» DOCUMENT SECTION:
Textured photographic prints resistant to handling hazards

Abstract

Apparatus for selectively providing textured handling hazard resistant clear marking particles coatings to photographic elements on an elongated web transported along a travel path from a supply roller to a take-up roller. The apparatus includes a device, located in operative association with the web travel path for applying a clear marking particle coating to the web. A heated fuser roller and a mechanism, such as a pressure roller providing a nip relation with the fuser roller for travel of the web through the nip, are located relative to the web travel path to fuse the clear marking particle coating to the web. At least one heated, textured roller, is located downstream of the fuser roller relative to the web travel path facing the photographic elements on the web. A mechanism is provided for urging a preselected one of the heated, textured rollers into pressure contact with the web for transferring such texture of the roller to the clear marking particle coating while the coating is in a softened state due to heat from the heated, textured roller.

Description

FIELD OF THE INVENTION

This invention is directed in general to an apparatus for applying protective coatings to photographic elements, and more particularly to an apparatus for applying selectively varied textured hazard resistant clear marking particle coatings to photographic elements.

BACKGROUND OF THE INVENTION

In color photographic elements, a dye image is formed as a consequence of silver halide development by one of several different processes. The most common is to allow a by-product of silver halide development, oxidized silver halide developing agent, to react with a dye-forming compound called a coupler. The silver and unreacted silver halide are then removed to form the photographic element, leaving a dye image.

Data records:

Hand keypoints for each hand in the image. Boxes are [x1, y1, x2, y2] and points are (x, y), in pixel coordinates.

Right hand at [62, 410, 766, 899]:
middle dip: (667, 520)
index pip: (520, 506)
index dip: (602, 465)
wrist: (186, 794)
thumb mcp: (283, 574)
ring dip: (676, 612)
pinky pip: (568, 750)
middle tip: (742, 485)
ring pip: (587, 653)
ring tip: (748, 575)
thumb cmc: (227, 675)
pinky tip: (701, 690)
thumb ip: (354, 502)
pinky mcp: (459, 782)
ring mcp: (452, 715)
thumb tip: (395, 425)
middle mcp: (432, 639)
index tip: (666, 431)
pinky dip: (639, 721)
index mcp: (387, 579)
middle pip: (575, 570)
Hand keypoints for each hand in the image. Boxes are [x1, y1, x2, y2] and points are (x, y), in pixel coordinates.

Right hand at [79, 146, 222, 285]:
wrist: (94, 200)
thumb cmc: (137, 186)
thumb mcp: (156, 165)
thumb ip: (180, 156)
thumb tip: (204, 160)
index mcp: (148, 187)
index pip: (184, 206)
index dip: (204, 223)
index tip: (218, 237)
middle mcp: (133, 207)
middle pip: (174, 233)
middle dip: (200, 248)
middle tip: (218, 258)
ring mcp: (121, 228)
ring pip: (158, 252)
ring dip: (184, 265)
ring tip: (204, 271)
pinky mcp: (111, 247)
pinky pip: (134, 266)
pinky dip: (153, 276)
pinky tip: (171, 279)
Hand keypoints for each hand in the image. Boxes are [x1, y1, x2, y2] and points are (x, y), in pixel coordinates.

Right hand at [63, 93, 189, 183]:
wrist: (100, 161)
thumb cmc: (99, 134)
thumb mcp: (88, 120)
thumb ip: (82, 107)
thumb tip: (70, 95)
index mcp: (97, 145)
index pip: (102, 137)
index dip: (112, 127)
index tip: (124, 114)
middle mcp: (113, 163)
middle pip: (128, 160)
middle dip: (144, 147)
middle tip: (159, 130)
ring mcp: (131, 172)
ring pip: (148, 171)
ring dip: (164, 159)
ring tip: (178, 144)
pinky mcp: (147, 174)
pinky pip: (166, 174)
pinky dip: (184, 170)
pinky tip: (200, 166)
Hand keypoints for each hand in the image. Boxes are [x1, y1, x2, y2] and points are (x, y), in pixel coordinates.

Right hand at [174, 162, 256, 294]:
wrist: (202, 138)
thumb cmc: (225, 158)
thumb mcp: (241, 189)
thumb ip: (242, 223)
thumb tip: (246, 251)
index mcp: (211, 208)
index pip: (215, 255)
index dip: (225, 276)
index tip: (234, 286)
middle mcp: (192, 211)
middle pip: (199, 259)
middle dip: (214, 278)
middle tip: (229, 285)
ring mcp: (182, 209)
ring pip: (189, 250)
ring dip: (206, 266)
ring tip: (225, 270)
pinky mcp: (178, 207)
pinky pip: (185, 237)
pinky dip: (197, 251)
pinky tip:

» EXERCISE 1:
Answer these questions using the patent excerpt:
(a) Between which two rollers is the web transported along its travel path?
(b) Where is the heated, textured roller located relative to the fuser roller?
(c) In the most common process described, what does oxidized silver halide developing agent react with?
» EXERCISE 2: Summarize the patent excerpt in two sentences.
» EXERCISE 3: Retype the patent excerpt starting at "This invention is" and ending at "a dye image.".
These rows come from a different source than the patent excerpt.

» EXERCISE ANSWER 1:
(a) From a supply roller to a take-up roller.
(b) Downstream of the fuser roller along the web travel path.
(c) A dye-forming compound called a coupler.

» EXERCISE ANSWER 2: The patent excerpt describes an apparatus that applies a clear marking particle coating to photographic elements on a moving web, fuses it with a heated fuser roller and a pressure roller, and then presses a heated, textured roller against the web to transfer texture to the softened coating. Its background explains that color photographic elements most commonly form a dye image when oxidized silver halide developing agent reacts with a coupler, after which the silver and unreacted silver halide are removed.

» EXERCISE ANSWER 3:
This invention is directed in general to an apparatus for applying protective coatings to photographic elements, and more particularly to an apparatus for applying selectively varied textured hazard resistant clear marking particle coatings to photographic elements.

BACKGROUND OF THE INVENTION

In color photographic elements, a dye image is formed as a consequence of silver halide development by one of several different processes. The most common is to allow a by-product of silver halide development, oxidized silver halide developing agent, to react with a dye-forming compound called a coupler. The silver and unreacted silver halide are then removed to form the photographic element, leaving a dye image.